Transcribe every record as it stands and set the images aside.
----------
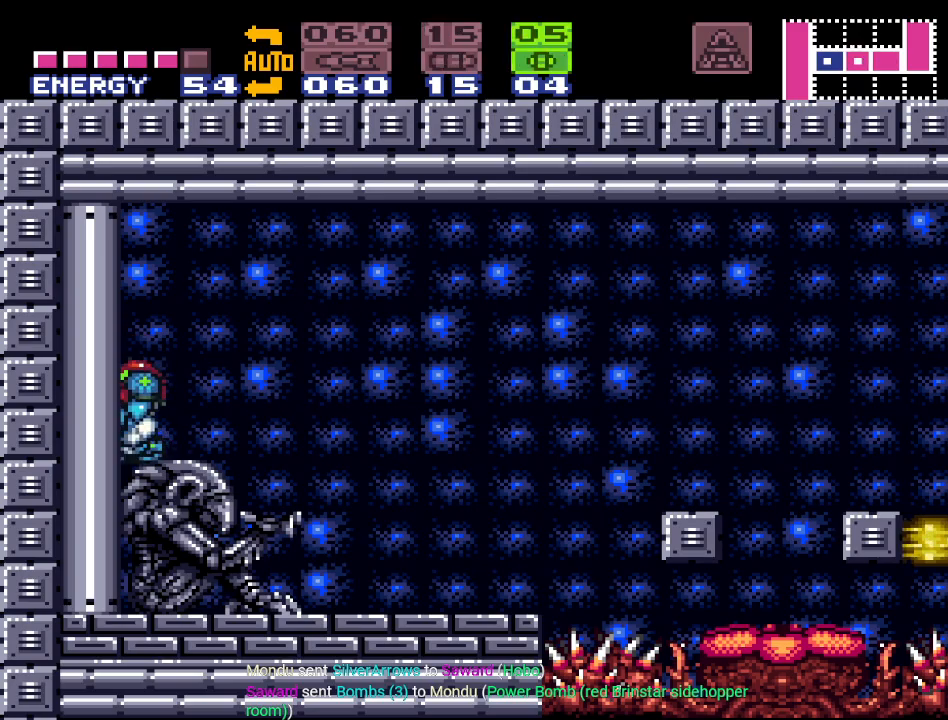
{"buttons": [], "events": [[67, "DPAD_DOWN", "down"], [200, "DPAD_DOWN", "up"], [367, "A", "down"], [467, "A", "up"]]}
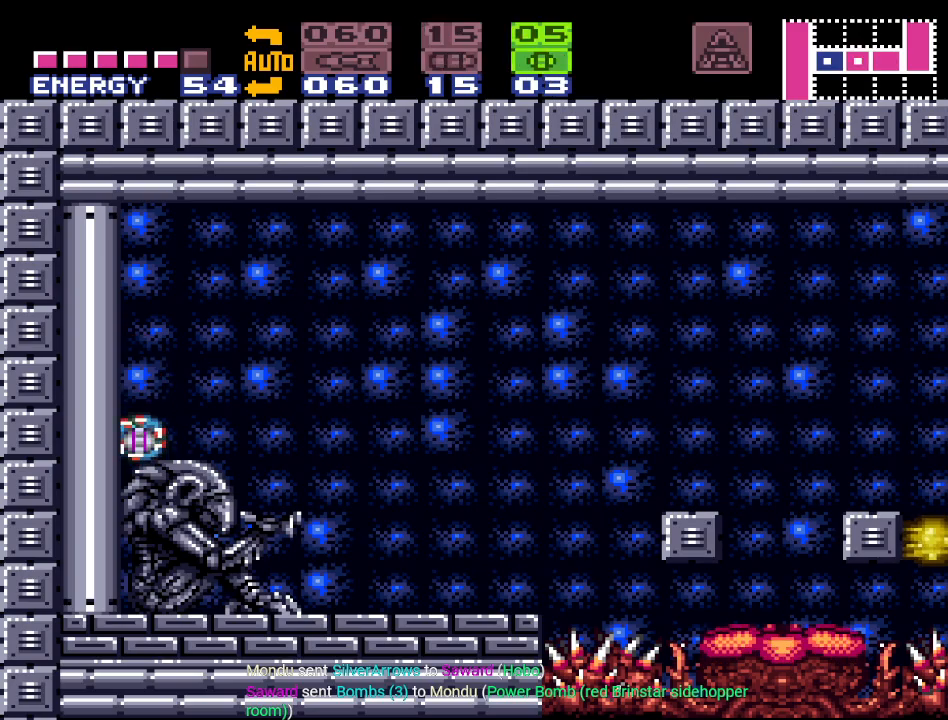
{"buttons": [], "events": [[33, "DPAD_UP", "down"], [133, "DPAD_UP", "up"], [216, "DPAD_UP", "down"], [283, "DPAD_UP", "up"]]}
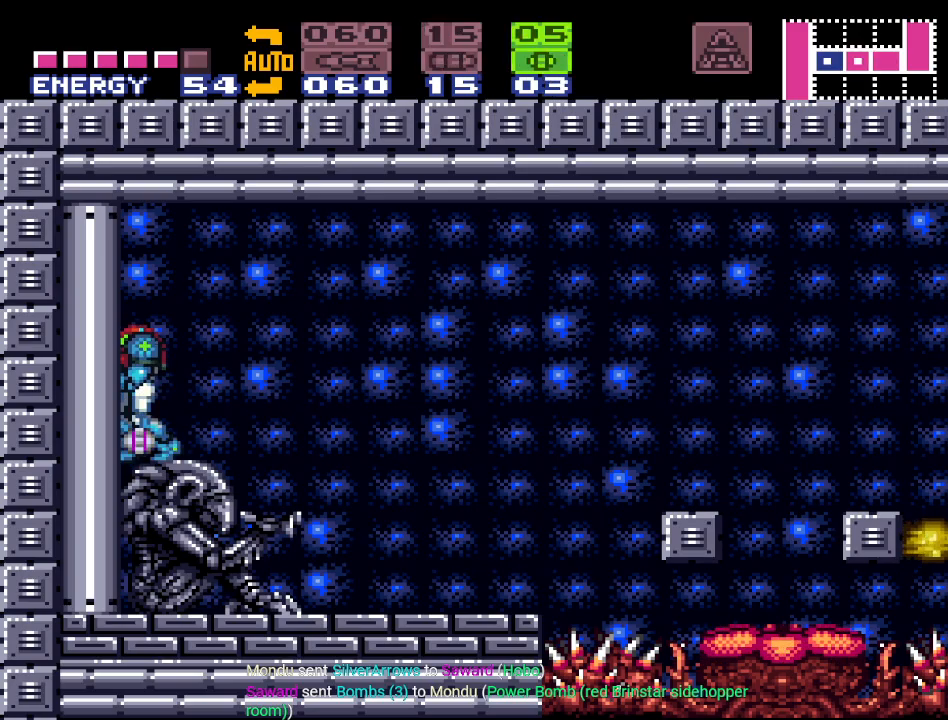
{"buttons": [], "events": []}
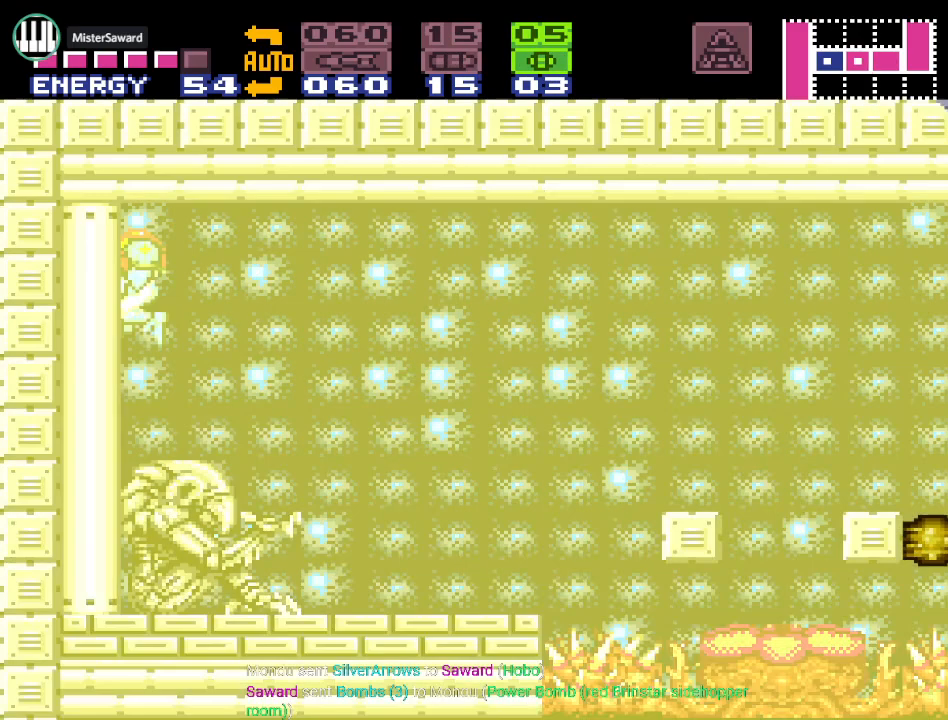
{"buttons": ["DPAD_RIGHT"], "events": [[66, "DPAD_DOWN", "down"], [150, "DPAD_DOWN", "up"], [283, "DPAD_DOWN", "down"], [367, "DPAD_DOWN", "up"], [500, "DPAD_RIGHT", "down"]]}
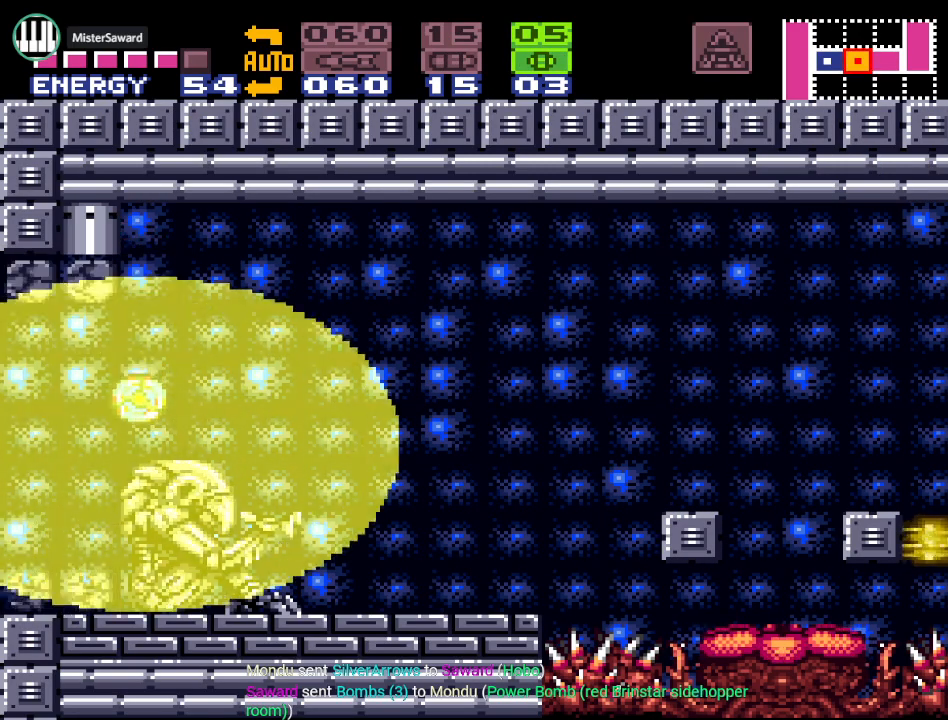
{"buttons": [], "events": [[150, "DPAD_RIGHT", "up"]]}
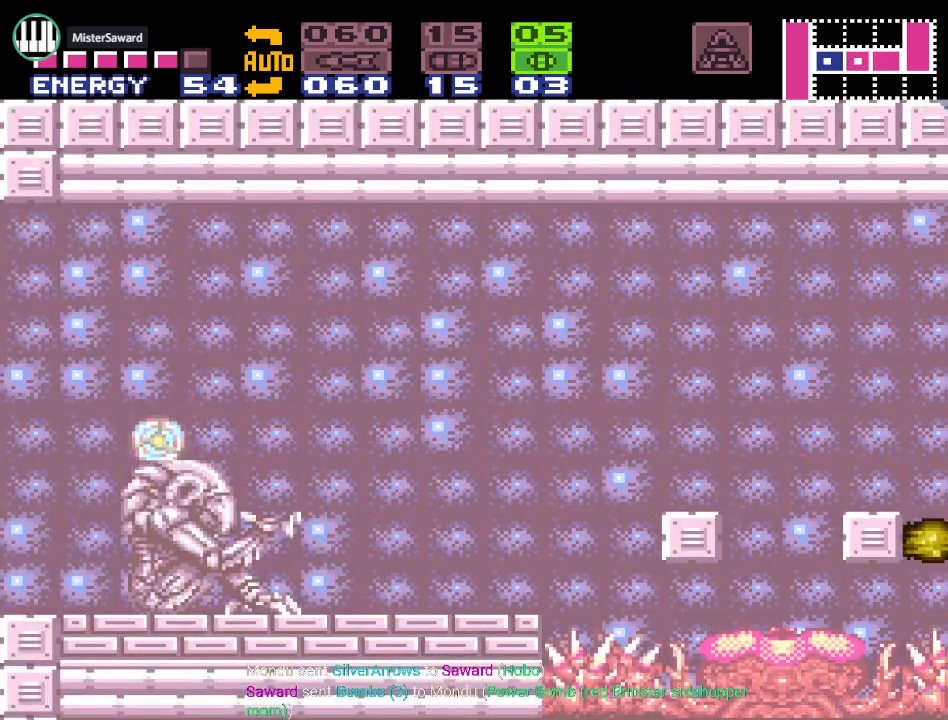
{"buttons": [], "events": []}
----------
• _Exercise response_
{"buttons": [], "events": [[67, "DPAD_DOWN", "down"], [200, "DPAD_DOWN", "up"], [367, "A", "down"], [467, "A", "up"]]}
{"buttons": [], "events": [[33, "DPAD_UP", "down"], [133, "DPAD_UP", "up"], [216, "DPAD_UP", "down"], [283, "DPAD_UP", "up"]]}
{"buttons": [], "events": []}
{"buttons": ["DPAD_RIGHT"], "events": [[66, "DPAD_DOWN", "down"], [150, "DPAD_DOWN", "up"], [283, "DPAD_DOWN", "down"], [367, "DPAD_DOWN", "up"], [500, "DPAD_RIGHT", "down"]]}
{"buttons": [], "events": [[150, "DPAD_RIGHT", "up"]]}
{"buttons": [], "events": []}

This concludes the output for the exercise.